SEC ALJs Are Not “Officers of the United States” for Purposes of the Appointments Clause Because They Lack the Authority to Issue Final SEC Decisions

The Appointments Clause states that the President “shall nominate, and by and with the Advice and Consent of the Senate, shall appoint . . . Officers of the United States.” U.S. Const. art. II, § 2, cl. 2.[1] The D.C. Circuit explained that “[o]nly those deemed to be employees or other ‘lesser functionaries’ need not be selected in compliance with the strict requirements of Article II.” Raymond Lucia, 2016 WL 4191191.

As a general rule, “an appointee is an Officer, and not an employee who falls beyond the reach of the [Appointments] Clause, if the appointee exercises ‘significant authority pursuant to the laws of the United States.’” Id. (quoting Buckley v. Valeo, 424 U.S. 1 (1976)). The D.C. Circuit stated that under its precedent, “the main criteria for drawing the line between inferior Officers and employees not covered by the [Appointments] Clause are (1) the significance of the matters resolved by the officials, (2) the discretion they exercise in reaching their decisions, and (3) the finality of those decisions.” Id. (quoting Tucker v. Comm’r of Internal Revenue, 676 F.3d 1129 (D.C. Cir. 2012)).

The D.C. Circuit noted that in Landry v. FDIC, 204 F.3d 1125 (D.C. Cir. 2000), it held that ALJs of the Federal Deposit Insurance Corporation (“FDIC”) were not Officers for purposes of the Appointments Clause “because their authority was limited by FDIC regulations to recommending decisions that the FDIC Board of Directors might issue.” Raymond Lucia, 2016 WL 4191191. Applying Landry, the D.C. Circuit determined the key question was whether SEC ALJs “issue final decisions” of the SEC.  Id.
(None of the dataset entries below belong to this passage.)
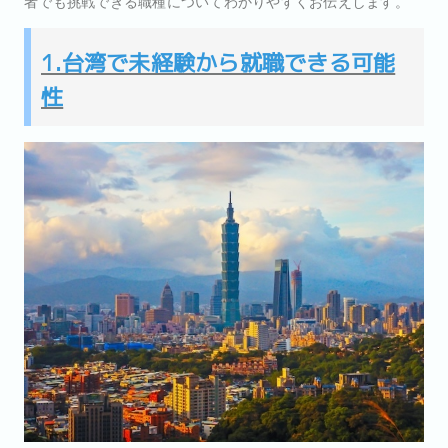
者でも挑戦できる職種についてわかりやすくお伝えします。
1.台湾で未経験から就職できる可能
性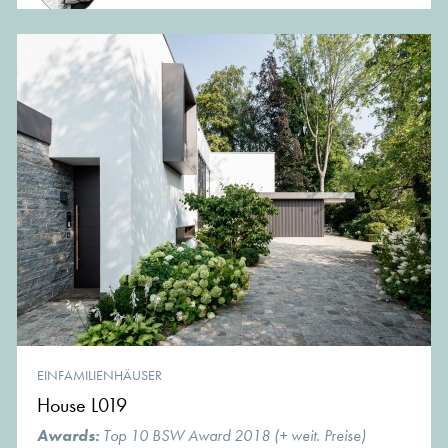
EINFAMILIENHÄUSER
House L019
Awards:
Top 10 BSW Award 2018 (+ weit. Preise)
The D.C. Circuit found that pursuant to the governing statutory scheme, the SEC has a discretionary right to review the action of any ALJ as it sees fit, either on its own initiative or upon a petition for review filed by a party or aggrieved person. Id. (citing 15 U.S.C. § 78d-1(a)-(b)). The SEC has the authority to “review[ ] an ALJ’s decision de novo” and “may make any findings or conclusions that in its judgment are proper and on the basis of the record.” Id. (citing 17 C.F.R. § 201.411(a)). In the event that “no review of the initial decision is sought or ordered,” then the SEC will issue an order stating that it has declined review and specifying the date that the ALJ’s sanctions, if any, will take effect. The ALJ’s initial decision becomes final only upon issuance of the SEC’s order.

The D.C. Circuit deemed it significant that the SEC “must affirmatively act—by issuing the order—in every case.” The court explained that the SEC’s “final action is either in the form of a new decision after de novo review or, by declining to grant or order review, its embrace of the ALJ’s initial decision as its own.” The court emphasized that the SEC “retain[s] full decision-making powers” over cases heard by the ALJs. The D.C. Circuit determined that the SEC’s ALJs “neither have been delegated sovereign authority to act independently of the [SEC] nor, by other means established by Congress, do they have the power to bind third parties, or the government itself, for the public benefit.”

Finding the SEC ALJ’s decisions to be “no more final than the recommended decisions issued by the FDIC ALJs” in Landry, the D.C. Circuit concluded that SEC ALJs are not “Officers of the United States” subject to the Appointments Clause.



[1]               The Appointments Clause further states that “Congress may by Law vest the Appointment of such inferior Officers, as they think proper, in the President alone, in the Courts of Law, or in the Heads of Departments.” U.S. Const. art. II, § 2, cl. 2.